**TEXTO**:
%%
Es muy raro cómo los recuerdos no siempre (o casi nunca) están completos, a veces son solo momentos, sensaciones o imágenes. El olor de una persona, la punzada de estar triste, cómo se va iluminando una habitación mientras amanece. A veces es posible reconstruir toda la historia o fragmentos; te acuerdas de las costumbres, de los lugares que frecuentaban, dónde se besaron por primera vez, donde discutieron, cómo se originó el rompimiento.

Tengo ciertos recuerdos que me asaltan siempre en ciertos lugares. Un pasillo larguísimo con ventanas de un lado y una pared tan alta que hay que voltear hacia arriba para ver el borde que contrasta con el cielo. La adrenalina de ir en bici por un lugar desconocido detrás de la persona que te genera una ilusión particular, alguien que logra que te asombres por todos los murales que hay en ese barrio que está tan cerca del centro y al que nunca habías ido, la certeza de no querer llegar nunca. Un parque donde nos sentamos a platicar, donde nos vemos a los ojos y hablamos de nuestras vidas, de los miedos y los deseos; un camino que nos va marcando un perrito, seguro de nuestra presencia detrás, seguro de que no se quedará solo. Un beso en el alféizar de la ventana de un edificio colonial la noche más cursi del año, la misma que comparte festejo con el aniversario del museo más popular de Querétaro, la certeza de que era un amor imposible, lo cual no fue un motivo para no dejarnos llevar en ese momento.
%%
**ACTIVIDAD 1**:
Transcribe el texto sobre los recuerdos desde "Es muy raro" hasta "originó el rompimiento.".
**ACTIVIDAD 2**:
Resume en dos oraciones el texto sobre los recuerdos.
**ACTIVIDAD 3**:
Continúa el texto sobre los recuerdos a partir de su última oración.
Los registros no intervienen en esto.

**DATOS PROPORCIONADOS**:
%%
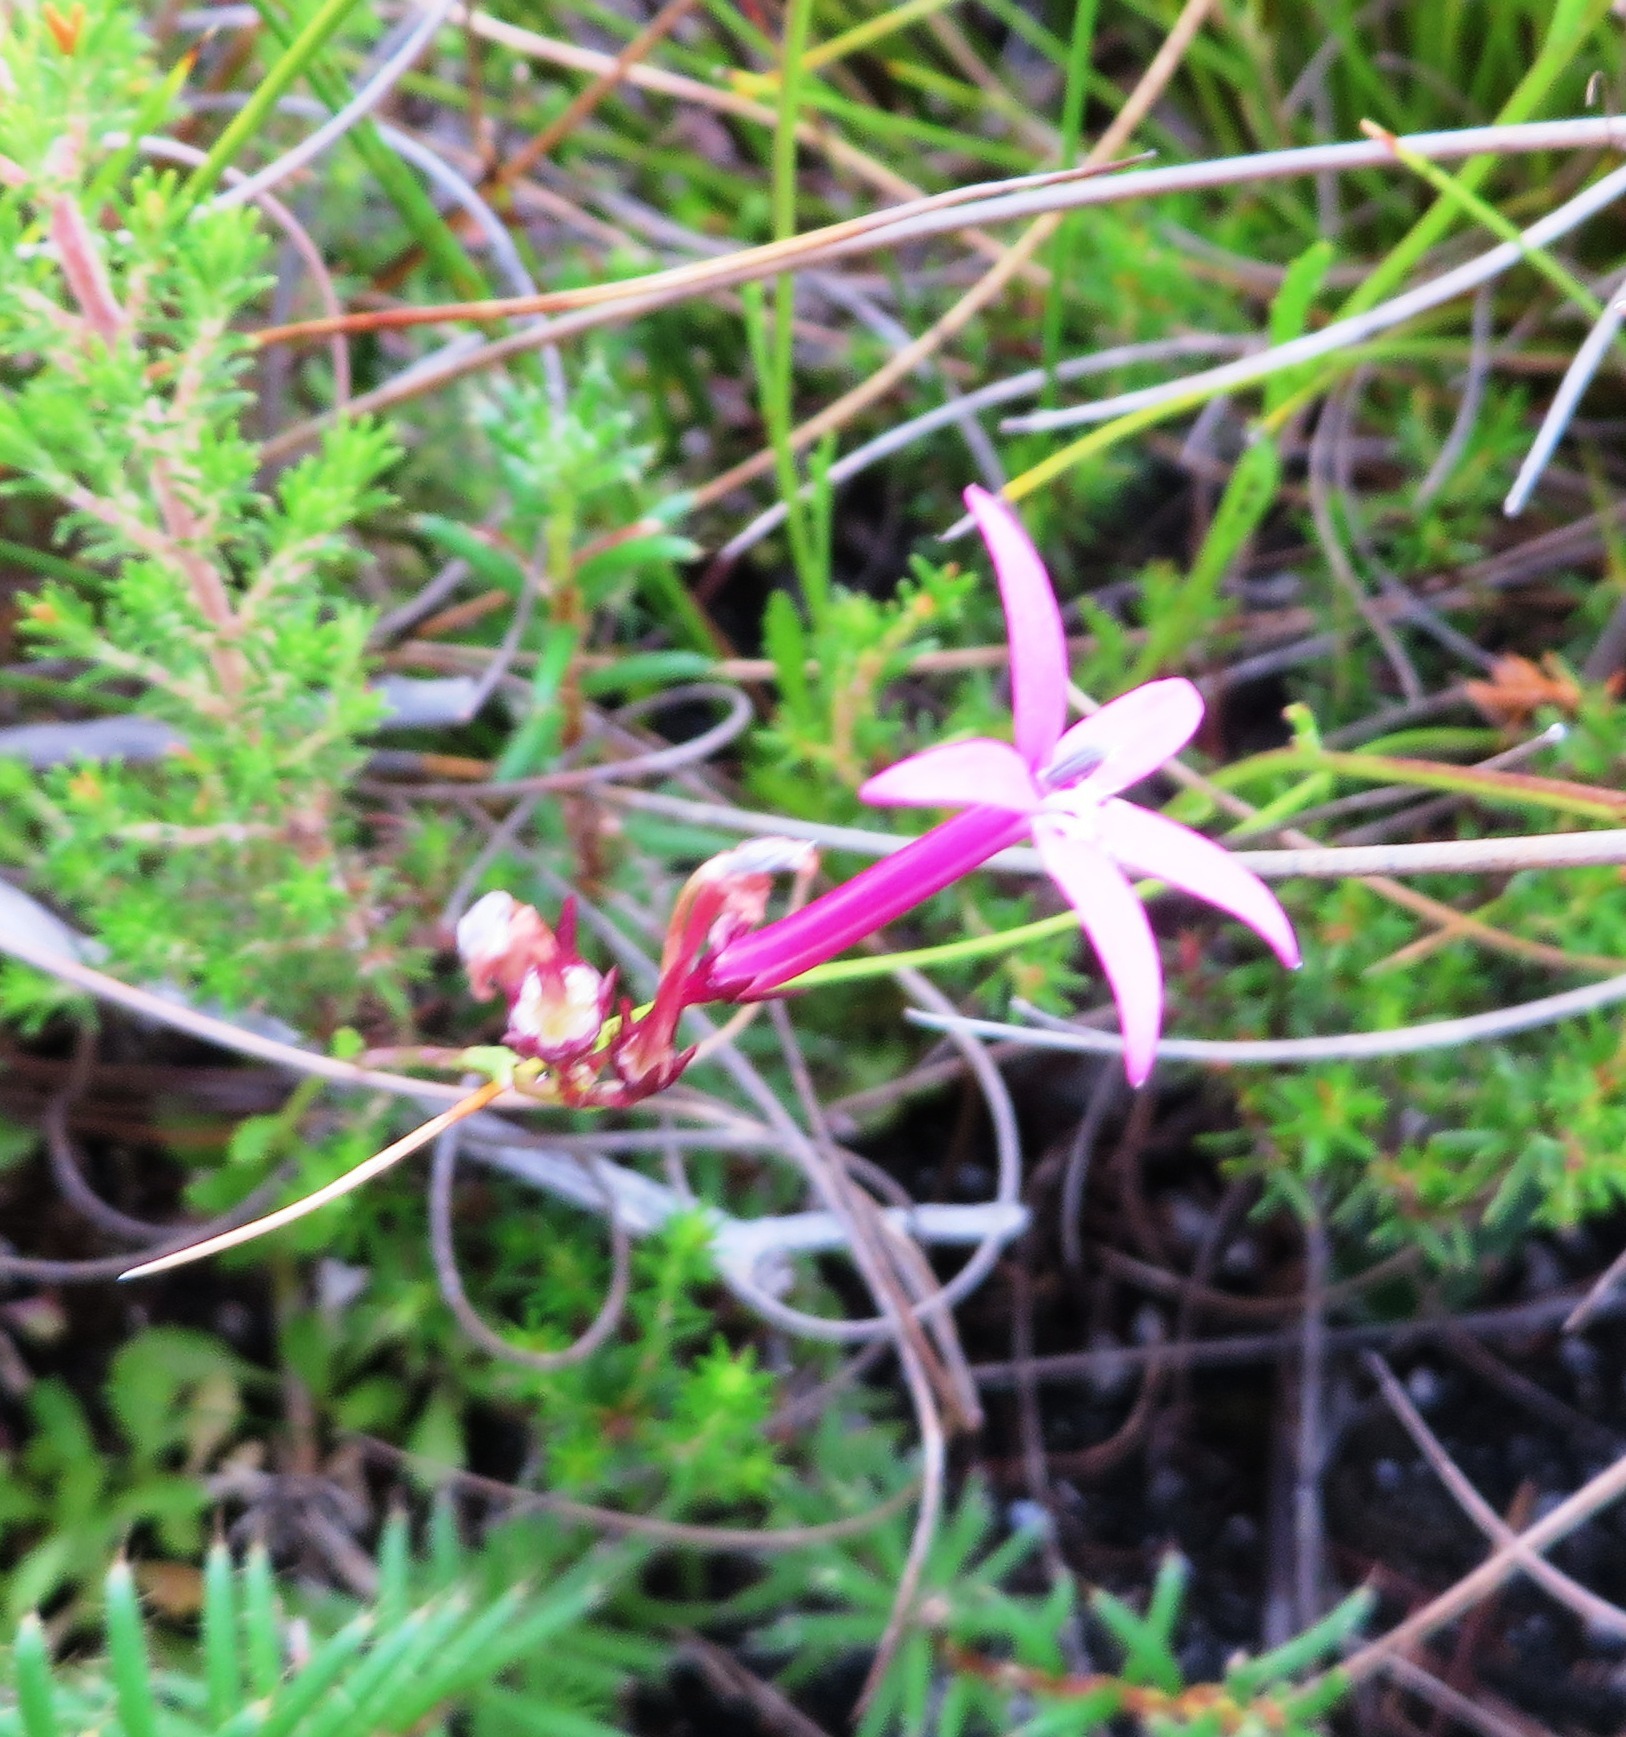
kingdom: Plantae
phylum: Tracheophyta
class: Magnoliopsida
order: Asterales
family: Campanulaceae
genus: Lobelia
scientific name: Lobelia stenosiphon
%%
**RESPUESTA ESCRITA 1**:
Es muy raro cómo los recuerdos no siempre (o casi nunca) están completos, a veces son solo momentos, sensaciones o imágenes. El olor de una persona, la punzada de estar triste, cómo se va iluminando una habitación mientras amanece. A veces es posible reconstruir toda la historia o fragmentos; te acuerdas de las costumbres, de los lugares que frecuentaban, dónde se besaron por primera vez, donde discutieron, cómo se originó el rompimiento.

**RESPUESTA ESCRITA 2**:
Los recuerdos casi nunca están completos y a veces son solo momentos, sensaciones o imágenes, aunque en ocasiones es posible reconstruir toda la historia o fragmentos de ella. Quien narra tiene recuerdos que lo asaltan en ciertos lugares, como un pasillo larguísimo, un paseo en bici por un barrio lleno de murales, un parque donde hablaron de sus vidas y un beso en el alféizar de la ventana de un edificio colonial, con la certeza de que era un amor imposible.

**RESPUESTA ESCRITA 3**:
Claro que los recuerdos no son confiables. Y, sin embargo, aferrarnos a ellos es una estrategia de supervivencia que puede traicionarnos, que nos hace sentir cosas que ya no queremos sentir, que nos obliga a sonreír en momentos inadecuados con personas inadecuadas, que nos saca una lágrima que no le quieres explicar a nadie. Los lugares van acumulando historias y regresar se puede volver difícil, como si fuera una traición.

Es muy raro cómo los recuerdos no siempre (o casi nunca) están completos, a veces son solo momentos, sensaciones o imágenes. El olor de una persona, la punzada de estar triste, cómo se va iluminando una habitación mientras amanece.

La complicidad de una pareja no tiene testigos. Nadie más puede explicar qué pasó, por qué se querían, por qué se dejaron de querer, cuáles son esos gestos compartidos que se quedaron suspendidos en el tiempo, unidos por los caprichos de la memoria a un olor, una canción, una calle, la luz a cierta hora del día.

Por fortuna hay lugares que se quedan intactos, porque no vuelves, porque cierran, porque se cambian de lugar. Los recuerdos entonces se quedan atrapados en ruinas, como si nunca hubieran existido. Uno de esos lugares fue El Rincón de los Sentidos, un lugar que estuvo abierto más de veinte años, una casa colonial restaurada para ser un café, acondicionada para acompañar a todos esos adolescentes que a comienzos de la década de 2000 buscamos un lugar alternativo, un lugar con cierta atmósfera romántica y misteriosa. La casa estaba construida alrededor de un patio con una fuente de cantera en medio; alrededor estaban las habitaciones acondicionadas con mesitas y sillones, con decoración new age, telas de colores, cojines en el piso, elefantes garigoleados y lámparas orientales. Mi primera cita romántica sucedió ahí, en ese café. Yo apenas tenía una idea de cómo debía comportarme; gracias a las películas románticas, tenía la esperanza de que todo se resolviera como por arte de magia, que hubiera música, lluvia, una mirada que sustituyera cualquier explicación, un momento de lucidez que nos hiciera sentir una conexión fuera de este mundo. Pero en la vida real todo era distinto, la torpeza no era encantadora, hubo muchos silencios incómodos y nada mágico llegó nunca a salvarme. No regresé mucho a ese lugar. Tal vez me avergonzaba esa versión tan ingenua de mí misma. En el fondo me alivia que ya no exista, ahora puedo contarme la historia que yo quiera sin que ningún recuerdo incómodo me asalte por sorpresa.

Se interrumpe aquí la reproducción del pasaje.